__Assigned task__
Copy the listing word for word, from its first line through the line containing "A: Helmets.", including both ends.

__Collected data entries__
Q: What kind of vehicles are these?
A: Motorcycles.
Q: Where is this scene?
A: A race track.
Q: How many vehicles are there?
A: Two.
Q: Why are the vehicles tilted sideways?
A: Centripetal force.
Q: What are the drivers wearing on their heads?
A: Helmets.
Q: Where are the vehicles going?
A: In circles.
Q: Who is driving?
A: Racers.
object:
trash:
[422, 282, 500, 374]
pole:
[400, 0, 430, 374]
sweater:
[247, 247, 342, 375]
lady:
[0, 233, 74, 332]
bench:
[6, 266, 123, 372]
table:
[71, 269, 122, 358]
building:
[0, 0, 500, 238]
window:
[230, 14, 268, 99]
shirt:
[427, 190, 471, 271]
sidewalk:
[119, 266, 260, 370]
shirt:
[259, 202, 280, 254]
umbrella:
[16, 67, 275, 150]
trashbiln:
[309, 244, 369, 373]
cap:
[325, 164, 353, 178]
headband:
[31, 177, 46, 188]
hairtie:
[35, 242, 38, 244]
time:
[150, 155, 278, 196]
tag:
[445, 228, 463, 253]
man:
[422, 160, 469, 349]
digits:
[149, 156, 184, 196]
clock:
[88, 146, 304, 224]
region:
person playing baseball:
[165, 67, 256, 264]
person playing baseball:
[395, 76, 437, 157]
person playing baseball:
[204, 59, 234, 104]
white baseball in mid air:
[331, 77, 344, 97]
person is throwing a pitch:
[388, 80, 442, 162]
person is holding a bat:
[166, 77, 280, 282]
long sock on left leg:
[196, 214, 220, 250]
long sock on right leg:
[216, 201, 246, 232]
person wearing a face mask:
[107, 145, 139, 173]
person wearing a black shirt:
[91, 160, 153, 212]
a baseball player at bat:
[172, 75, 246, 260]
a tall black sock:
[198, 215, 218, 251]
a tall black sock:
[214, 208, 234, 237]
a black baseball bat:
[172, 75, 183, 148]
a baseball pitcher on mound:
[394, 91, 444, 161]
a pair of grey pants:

__Worked solution__
Q: What kind of vehicles are these?
A: Motorcycles.
Q: Where is this scene?
A: A race track.
Q: How many vehicles are there?
A: Two.
Q: Why are the vehicles tilted sideways?
A: Centripetal force.
Q: What are the drivers wearing on their heads?
A: Helmets.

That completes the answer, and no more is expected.